Ideas for Three-Minute Films on Innovation


The New York Times "Media Decoder" blog recently reported that General Electric is partnering with Cinelan, a non-fiction video publisher,  to produce 30 three-minute films about world-changing innovation.

The documentary filmmakers tapped for the yet-to-be-named project include Morgan Spurlock (“POM Wonderful Presents: The Greatest Movie Ever Sold”), Joe Berlinger (“Crude”), Barbara Kopple (“Shut Up and Sing”), Jessica Yu ("Ping Pong Playa") and Alex Gibney (“Magic Trip: Ken Kesey’s Search for a Kool Place”).

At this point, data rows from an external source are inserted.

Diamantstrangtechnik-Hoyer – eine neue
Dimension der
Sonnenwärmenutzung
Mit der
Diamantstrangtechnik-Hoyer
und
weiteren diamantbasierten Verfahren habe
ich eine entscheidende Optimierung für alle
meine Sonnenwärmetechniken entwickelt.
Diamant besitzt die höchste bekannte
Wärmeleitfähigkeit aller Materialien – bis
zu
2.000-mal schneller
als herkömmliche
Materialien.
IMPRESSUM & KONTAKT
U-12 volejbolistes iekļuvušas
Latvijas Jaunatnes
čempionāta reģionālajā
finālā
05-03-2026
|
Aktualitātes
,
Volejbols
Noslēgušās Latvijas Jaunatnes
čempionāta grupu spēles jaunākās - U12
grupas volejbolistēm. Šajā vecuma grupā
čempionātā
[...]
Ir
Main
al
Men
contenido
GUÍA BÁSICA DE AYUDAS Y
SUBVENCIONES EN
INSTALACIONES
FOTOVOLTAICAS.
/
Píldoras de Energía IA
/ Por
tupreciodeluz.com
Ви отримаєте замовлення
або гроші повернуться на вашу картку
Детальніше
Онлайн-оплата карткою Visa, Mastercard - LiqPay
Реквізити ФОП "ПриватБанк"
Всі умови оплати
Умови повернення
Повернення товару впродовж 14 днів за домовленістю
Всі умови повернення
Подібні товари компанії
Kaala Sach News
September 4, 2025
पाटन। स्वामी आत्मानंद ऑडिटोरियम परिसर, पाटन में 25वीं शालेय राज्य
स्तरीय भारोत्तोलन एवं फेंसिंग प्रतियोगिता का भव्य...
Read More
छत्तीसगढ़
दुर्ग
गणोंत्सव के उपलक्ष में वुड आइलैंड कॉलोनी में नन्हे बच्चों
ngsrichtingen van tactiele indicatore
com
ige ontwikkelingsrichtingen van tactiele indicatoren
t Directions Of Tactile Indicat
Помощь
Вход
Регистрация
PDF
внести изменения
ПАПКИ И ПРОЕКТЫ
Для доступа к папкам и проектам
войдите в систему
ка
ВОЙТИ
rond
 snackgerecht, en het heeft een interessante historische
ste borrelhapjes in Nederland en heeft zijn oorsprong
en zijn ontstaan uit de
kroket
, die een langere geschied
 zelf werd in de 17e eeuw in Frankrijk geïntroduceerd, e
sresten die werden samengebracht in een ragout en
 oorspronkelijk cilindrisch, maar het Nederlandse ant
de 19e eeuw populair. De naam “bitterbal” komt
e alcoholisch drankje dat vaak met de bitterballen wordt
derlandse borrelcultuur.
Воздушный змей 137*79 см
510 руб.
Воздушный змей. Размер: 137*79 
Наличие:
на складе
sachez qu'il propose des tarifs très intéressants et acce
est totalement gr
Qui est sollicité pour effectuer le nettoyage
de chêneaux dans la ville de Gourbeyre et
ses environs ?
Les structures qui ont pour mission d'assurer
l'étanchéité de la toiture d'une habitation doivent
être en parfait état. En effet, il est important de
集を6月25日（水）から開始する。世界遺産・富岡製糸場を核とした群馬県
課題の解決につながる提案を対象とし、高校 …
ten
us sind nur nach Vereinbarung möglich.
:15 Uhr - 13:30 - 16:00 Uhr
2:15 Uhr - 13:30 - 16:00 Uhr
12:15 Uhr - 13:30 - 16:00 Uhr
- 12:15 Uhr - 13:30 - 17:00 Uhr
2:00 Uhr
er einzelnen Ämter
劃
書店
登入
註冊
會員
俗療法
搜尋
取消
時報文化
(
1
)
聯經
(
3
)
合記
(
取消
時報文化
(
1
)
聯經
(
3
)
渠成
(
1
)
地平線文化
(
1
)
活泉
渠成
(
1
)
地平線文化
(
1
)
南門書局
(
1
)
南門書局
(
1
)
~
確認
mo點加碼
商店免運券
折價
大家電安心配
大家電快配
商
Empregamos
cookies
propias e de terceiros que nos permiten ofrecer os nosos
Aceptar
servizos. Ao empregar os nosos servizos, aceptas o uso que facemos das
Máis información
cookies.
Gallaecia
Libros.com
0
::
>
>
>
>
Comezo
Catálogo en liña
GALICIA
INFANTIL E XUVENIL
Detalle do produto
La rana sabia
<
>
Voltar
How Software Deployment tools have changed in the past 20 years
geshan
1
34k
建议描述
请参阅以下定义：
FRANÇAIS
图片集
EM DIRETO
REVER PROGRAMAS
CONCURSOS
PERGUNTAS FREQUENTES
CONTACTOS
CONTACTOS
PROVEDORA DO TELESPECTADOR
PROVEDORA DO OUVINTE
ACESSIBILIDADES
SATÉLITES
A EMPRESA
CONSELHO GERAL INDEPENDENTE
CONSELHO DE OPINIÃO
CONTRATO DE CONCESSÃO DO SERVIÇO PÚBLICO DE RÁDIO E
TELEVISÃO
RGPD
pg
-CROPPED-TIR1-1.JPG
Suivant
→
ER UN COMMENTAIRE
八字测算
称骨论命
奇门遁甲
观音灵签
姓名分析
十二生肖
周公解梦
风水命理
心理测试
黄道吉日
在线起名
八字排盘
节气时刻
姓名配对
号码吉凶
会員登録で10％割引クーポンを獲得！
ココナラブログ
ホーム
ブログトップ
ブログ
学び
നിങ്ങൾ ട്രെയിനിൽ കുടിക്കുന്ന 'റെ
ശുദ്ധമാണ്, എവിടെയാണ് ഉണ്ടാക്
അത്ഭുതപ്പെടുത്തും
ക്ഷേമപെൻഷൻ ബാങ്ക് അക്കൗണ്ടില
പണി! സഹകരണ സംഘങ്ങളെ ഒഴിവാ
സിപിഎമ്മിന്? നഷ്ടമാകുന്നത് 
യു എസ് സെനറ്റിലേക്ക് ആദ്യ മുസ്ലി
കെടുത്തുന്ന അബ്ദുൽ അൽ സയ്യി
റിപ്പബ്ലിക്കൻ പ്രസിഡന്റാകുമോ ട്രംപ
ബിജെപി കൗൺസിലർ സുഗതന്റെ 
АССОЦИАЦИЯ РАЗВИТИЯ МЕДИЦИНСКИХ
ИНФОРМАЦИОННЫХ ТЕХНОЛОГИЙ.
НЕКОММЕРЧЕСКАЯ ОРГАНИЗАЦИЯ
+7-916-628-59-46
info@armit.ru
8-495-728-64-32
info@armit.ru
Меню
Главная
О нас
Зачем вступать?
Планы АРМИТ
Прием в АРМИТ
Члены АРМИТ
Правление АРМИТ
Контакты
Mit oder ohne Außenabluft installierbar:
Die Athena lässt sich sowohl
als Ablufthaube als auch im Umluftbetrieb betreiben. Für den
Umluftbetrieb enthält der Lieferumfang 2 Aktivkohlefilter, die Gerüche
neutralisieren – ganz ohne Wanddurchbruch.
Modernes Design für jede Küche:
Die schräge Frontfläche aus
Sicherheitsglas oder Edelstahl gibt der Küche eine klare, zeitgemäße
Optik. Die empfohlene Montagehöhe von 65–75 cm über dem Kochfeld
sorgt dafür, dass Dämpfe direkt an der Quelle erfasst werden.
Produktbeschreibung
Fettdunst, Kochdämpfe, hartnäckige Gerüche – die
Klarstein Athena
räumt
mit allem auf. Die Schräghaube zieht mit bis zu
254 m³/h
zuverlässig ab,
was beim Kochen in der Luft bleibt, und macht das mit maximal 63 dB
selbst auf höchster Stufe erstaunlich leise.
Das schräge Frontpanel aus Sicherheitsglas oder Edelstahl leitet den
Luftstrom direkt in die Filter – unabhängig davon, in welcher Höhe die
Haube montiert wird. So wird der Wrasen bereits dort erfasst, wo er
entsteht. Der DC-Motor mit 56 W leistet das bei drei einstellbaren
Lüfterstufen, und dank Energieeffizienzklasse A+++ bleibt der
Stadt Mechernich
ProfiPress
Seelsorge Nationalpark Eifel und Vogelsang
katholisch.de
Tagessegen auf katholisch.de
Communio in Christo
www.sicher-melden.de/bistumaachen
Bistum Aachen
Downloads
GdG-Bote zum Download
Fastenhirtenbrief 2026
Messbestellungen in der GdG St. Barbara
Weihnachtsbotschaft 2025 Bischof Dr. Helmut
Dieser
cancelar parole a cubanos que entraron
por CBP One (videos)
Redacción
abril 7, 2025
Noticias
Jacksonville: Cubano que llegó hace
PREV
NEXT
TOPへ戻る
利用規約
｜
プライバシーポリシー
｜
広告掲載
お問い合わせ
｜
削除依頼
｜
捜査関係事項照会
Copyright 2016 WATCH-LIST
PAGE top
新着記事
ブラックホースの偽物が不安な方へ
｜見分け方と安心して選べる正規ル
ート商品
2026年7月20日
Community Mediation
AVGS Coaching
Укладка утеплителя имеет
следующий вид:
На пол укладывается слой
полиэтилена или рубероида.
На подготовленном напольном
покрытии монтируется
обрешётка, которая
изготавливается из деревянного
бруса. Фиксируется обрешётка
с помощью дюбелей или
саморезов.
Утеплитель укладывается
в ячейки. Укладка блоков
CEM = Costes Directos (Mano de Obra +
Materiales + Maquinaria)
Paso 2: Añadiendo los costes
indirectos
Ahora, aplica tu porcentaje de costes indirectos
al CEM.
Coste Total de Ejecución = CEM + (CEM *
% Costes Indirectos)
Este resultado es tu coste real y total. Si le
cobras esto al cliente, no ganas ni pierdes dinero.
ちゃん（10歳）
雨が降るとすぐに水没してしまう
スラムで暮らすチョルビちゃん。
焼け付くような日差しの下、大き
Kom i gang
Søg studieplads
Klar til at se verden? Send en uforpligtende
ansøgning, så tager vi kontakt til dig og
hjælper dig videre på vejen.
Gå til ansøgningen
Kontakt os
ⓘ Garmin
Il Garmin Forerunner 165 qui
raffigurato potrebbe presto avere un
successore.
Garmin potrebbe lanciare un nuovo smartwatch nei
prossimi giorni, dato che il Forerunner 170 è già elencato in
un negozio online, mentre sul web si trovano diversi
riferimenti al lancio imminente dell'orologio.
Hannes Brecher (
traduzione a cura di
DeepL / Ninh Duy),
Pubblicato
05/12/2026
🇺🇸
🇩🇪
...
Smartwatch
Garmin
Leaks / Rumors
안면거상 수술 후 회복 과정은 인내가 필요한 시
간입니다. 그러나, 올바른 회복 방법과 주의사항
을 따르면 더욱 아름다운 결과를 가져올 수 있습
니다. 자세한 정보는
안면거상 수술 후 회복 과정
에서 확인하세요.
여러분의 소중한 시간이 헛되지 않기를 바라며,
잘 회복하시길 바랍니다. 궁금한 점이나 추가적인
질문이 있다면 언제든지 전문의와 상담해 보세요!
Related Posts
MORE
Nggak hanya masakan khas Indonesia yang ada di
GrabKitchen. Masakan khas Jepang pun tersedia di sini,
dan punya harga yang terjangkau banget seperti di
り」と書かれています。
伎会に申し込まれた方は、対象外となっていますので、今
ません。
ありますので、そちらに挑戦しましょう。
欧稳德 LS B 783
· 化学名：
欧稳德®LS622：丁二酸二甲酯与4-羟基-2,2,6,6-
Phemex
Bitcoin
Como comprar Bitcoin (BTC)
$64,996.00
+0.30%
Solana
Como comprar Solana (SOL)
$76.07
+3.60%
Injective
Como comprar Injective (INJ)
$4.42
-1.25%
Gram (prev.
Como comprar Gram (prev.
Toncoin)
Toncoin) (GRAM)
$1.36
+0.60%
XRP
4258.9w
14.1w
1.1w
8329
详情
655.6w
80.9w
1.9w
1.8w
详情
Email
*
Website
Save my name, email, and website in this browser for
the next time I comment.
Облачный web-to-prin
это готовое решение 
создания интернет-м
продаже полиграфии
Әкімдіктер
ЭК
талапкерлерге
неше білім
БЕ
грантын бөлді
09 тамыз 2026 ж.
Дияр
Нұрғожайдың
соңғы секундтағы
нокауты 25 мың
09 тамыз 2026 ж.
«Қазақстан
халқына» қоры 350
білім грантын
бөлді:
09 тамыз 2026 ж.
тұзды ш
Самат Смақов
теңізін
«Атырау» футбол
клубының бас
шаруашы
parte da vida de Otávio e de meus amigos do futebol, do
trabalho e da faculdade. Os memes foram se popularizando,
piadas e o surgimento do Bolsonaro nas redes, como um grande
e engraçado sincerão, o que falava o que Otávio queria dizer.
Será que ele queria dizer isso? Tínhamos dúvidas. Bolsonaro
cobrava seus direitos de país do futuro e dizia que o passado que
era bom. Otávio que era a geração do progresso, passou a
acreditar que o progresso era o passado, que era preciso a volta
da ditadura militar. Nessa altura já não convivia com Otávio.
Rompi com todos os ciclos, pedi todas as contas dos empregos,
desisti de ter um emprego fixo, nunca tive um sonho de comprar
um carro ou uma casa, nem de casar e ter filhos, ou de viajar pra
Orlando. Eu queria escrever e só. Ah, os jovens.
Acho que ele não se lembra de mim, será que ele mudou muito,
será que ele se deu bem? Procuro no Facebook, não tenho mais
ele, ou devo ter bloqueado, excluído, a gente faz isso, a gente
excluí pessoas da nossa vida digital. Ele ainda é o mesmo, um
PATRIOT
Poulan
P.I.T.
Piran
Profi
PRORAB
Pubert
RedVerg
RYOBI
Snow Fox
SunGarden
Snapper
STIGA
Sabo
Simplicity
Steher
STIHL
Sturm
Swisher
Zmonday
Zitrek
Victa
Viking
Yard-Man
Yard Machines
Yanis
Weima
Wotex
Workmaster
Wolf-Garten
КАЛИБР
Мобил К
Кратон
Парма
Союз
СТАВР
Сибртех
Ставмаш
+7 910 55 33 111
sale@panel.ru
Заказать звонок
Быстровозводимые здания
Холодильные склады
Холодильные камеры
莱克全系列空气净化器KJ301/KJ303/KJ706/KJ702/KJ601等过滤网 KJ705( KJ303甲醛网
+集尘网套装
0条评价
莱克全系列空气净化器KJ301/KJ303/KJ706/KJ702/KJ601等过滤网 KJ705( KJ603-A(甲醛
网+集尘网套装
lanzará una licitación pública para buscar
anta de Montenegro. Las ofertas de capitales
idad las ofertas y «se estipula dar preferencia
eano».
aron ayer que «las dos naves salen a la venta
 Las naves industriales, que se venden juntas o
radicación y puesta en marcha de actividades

The project is set to be introduced at the Toronto International Film Festival next month, with the final films scheduled to premiere at the Sundance Film Festival early next year.

Judy Hu, a G.E. advertising and branding executive, said her company hoped to “inspire people to continue to work to change the world for the better.”

According to the Times, Spurlock suggested that one of the films could be about the invention of microfinancing techniques. That's a good idea. Here are some others to consider:

The Search for the Perfect Toilet. The Bill & Melinda Gates Foundation recently announced it would dedicate $42 million towards reinventing the toilet. “No innovation in the past 200 years has done more to save lives and improve health than the sanitation revolution triggered by invention of the toilet,” said Sylvia Mathews Burwell, president of the foundation’s Global Development Program. “But it did not go far enough. It only reached one-third of the world. What we need are new approaches. New ideas. In short, we need to reinvent the toilet.”

Laptops for All. The invention of the personal computer is definitely one of the top innovations of the last 30 years. Now the question is about ensuring access to the technology for all. One Laptop per Child has made great strides in delivering low-cost, low-power computers to children and teachers who otherwise would not be connected to the digital world.

Caught in the Net. Malaria is preventable and curable, but still, in 2008, it caused nearly one million deaths, mostly among African children. Campaigns like Malaria No More and Nothing But Nets are doing their best to eradicate the disease by distributing insecticide-treated bed nets to vulnerable populations. But nets alone "cannot conquer the disease," as one Guardian article reports. So what do we do next?

Water is Life. We're in the middle of a crisis. Nearly 1 billion people live without clean drinking water, especially in the developing world. This affects education, health, poverty and the lives of women and children. Who's going to fix this? Organizations like Charity:Water and Wine to Water have raised millions of dollars to help millions of people worldwide gain access to clean water. Designers have developed concepts for sanitizing or filtering water, like IDEO's Aquaduct vehicle, Michael Pritchard's Lifesaver Bottle. Businesses turn to projects like LifeStraw's “Carbon For Water” Campaign to use carbon financing to provide sustainable access to clean drinking water.

As G.E., Cinelan and the movie directors begin producing and promoting their films, I hope they will also consider distribution and advocacy tactics. It's one thing to get people to watch your film, and another to get them to be inspired and moved to action by the issues it addresses.